Graveyard

Graveyard
The Matthews Monument at Green-Wood Cemetery, Brooklyn, NY

Wednesday, December 20, 2017

A Cemetery Grows in Brooklyn: Green-Wood, Part II

Here's a few more photos from my autumn foray into Brooklyn's 478-acre Green-Wood Cemetery. Green-Wood was opened in 1830 and was part of the rural cemetery movement in America. The rural cemetery, for its founders and lot holders, represented the opposite of the quickly changing and disturbing urban industrial cities and towns. They were usually located outside of the city in the midst of nature to provide visitors with beauty and simplicity. They also represented permanence and security, as the deceased would rest there eternally, with no danger of being removed from an overcrowded city churchyard when the next body needed a burial space. Rural cemeteries also gave American communities a sense of their own history by tying them to the greater history of the United States as they recognized the achievements of their local pioneers and military veterans. These carefully planned landscapes were the very essence of the picturesque that nineteenth-century middle- and upper-class Americans strived to include in their lives. I only made it through a quarter of Green-Wood, but I managed to get, oh, 800 or so photos. I hope to go back in the spring for more!

Green-Wood's chapel, with mausoleums in the background.






The front side...

...and the back side.










Close-up of the bronze monument above.








Lovely memorial to Clara Bartlett Gregory Catlin, wife of George Catlin, a talented painter known especially for his portraits of Native Americans. Some historians say Catlin had a second family in the West with a Native American woman while he was still married to Clara, who remained back East. It could be the reason that Clara's family buried George in the back of the Gregory family lot, NOT next to Clara.

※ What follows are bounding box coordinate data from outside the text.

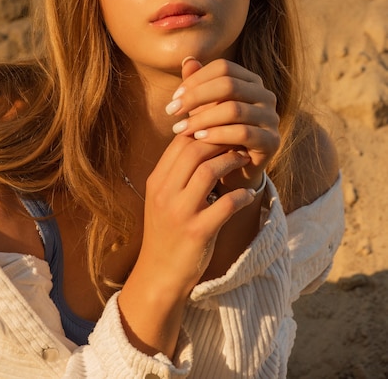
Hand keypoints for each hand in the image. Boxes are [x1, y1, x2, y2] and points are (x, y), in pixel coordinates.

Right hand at [140, 136, 253, 295]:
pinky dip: (241, 195)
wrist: (159, 275)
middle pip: (194, 150)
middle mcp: (165, 193)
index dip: (204, 129)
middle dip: (221, 140)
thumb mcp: (162, 199)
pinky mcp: (198, 232)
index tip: (222, 129)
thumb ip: (176, 173)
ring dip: (232, 161)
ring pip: (209, 171)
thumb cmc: (166, 233)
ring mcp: (180, 212)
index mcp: (156, 181)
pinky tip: (248, 194)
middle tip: (238, 141)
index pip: (179, 142)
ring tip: (245, 159)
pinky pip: (226, 204)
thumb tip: (200, 142)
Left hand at [165, 57, 279, 190]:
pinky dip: (217, 135)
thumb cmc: (216, 133)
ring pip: (234, 110)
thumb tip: (187, 59)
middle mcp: (266, 95)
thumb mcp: (204, 107)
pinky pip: (243, 133)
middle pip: (229, 85)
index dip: (196, 80)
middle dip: (195, 97)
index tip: (174, 98)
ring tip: (181, 129)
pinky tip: (199, 139)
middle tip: (172, 112)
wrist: (233, 170)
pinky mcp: (272, 141)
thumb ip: (198, 84)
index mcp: (251, 81)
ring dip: (202, 119)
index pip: (223, 67)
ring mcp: (271, 118)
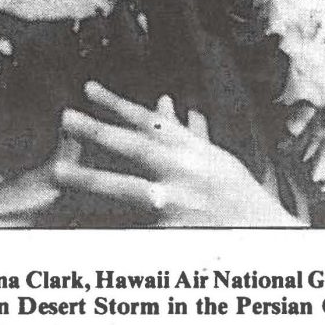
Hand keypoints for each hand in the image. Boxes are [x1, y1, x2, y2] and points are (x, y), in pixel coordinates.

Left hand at [53, 82, 301, 226]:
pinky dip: (106, 227)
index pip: (151, 122)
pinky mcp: (173, 234)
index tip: (89, 89)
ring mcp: (178, 204)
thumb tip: (170, 104)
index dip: (118, 104)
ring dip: (91, 178)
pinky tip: (79, 225)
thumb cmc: (240, 197)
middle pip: (135, 147)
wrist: (265, 235)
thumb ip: (188, 135)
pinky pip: (132, 229)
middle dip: (98, 130)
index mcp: (193, 151)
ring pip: (127, 187)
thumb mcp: (217, 160)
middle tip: (66, 117)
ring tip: (60, 171)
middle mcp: (185, 172)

Love this, modeled somewhat after the haunting Angel of Grief that William Wetmore Story carved for his wife's gravesite in Rome.








Close-up of the broken rose on Blanche's grave above. A broken flower means a life that never had a chance to fully bloom. Blanche died at age 15.

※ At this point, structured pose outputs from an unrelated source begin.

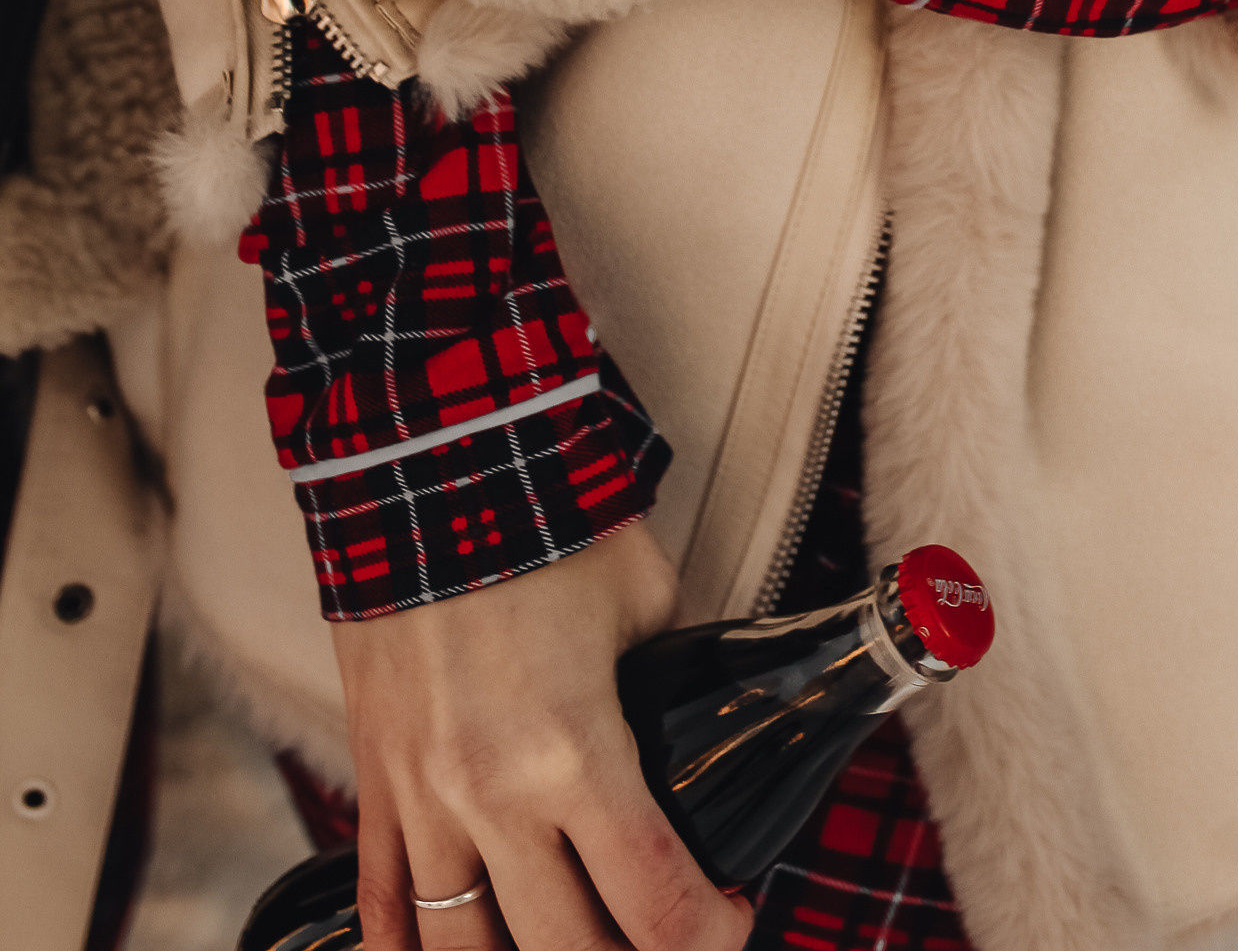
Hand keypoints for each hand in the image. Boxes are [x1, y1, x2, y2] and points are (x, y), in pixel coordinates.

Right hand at [337, 520, 749, 950]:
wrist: (427, 466)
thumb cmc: (549, 523)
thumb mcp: (646, 599)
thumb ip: (670, 679)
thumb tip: (698, 724)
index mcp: (575, 752)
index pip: (656, 905)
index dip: (710, 936)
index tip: (731, 919)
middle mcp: (491, 797)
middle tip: (658, 937)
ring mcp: (421, 799)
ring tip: (567, 944)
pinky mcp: (375, 781)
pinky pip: (379, 910)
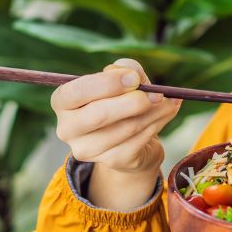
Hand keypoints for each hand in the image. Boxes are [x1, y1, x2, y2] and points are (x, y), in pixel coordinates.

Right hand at [52, 58, 181, 209]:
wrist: (130, 140)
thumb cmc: (120, 101)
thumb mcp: (122, 79)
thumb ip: (126, 69)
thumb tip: (133, 75)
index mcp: (63, 102)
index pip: (75, 93)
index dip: (105, 84)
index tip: (133, 78)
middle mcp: (68, 129)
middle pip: (98, 115)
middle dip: (132, 102)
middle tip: (157, 93)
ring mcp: (87, 149)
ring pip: (124, 128)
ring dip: (153, 112)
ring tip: (169, 101)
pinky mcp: (111, 161)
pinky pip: (138, 141)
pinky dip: (157, 124)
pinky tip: (166, 113)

Family plot for Horace Greeley and company. Greeley was the founder and editor of the New-York Tribune and ran unsuccessfully for president against U.S. Grant.






Green-Wood's chapel to the left, with the Manhattan skyline in the distance.




I usually don't take photos of modern graves, but this one reached out to me.







I am sure it was just the light/time of day/NY smog/camera angle that caused this eerie glow.


This and the next three photos are carvings on the main gate of Green-Wood, carved by John Moffitt, showing New Testament scenes of death and resurrection. The hope for resurrection was extremely important to 19th-century people, and most memorial symbols represent that very hope.













This was so sad...the family lost three children over a period of time, and instead of three separate graves, they just added a new block for each new death.




Absolutely amazing skill here...

...and here. The mourning veil really looks gauzy and thin.

This is part of the monument to a sea captain.




Beautiful poem on the grave of Lucy Midmer, who died a few weeks after giving birth to her son Henry, who only lived three days.



Grave for a Native American woman who died in New York in 1844, aged 18.

The other side of her tombstone.

For Victorians, the death of a child, though heart-breaking, was also a triumph of innocence over the pain of life and the cruelness of death as the child went peacefully into an eternal sleep.








I'm not sure, but I think this is Mary, crushing a snake under her foot, which is from the Book of Revelation. Mary is seen as a "slayer of dragons" (snakes), and was considered "the new Eve," saving the world from the devil.

A snake again. I need to do some more research to discover who this represents.



And finally, my favorite monument ever. The Matthews Monument won "Mortuary Monument of the Year" in 1868, as well it should have! John Matthews was known as "The Soda Fountain King," who created the process to make carbonation. This monument was carved by Karl Muller in marble, granite and terra cotta, and even though it has undergone a great deal of weathering, it is still marvelous. I must have one of my very own!!!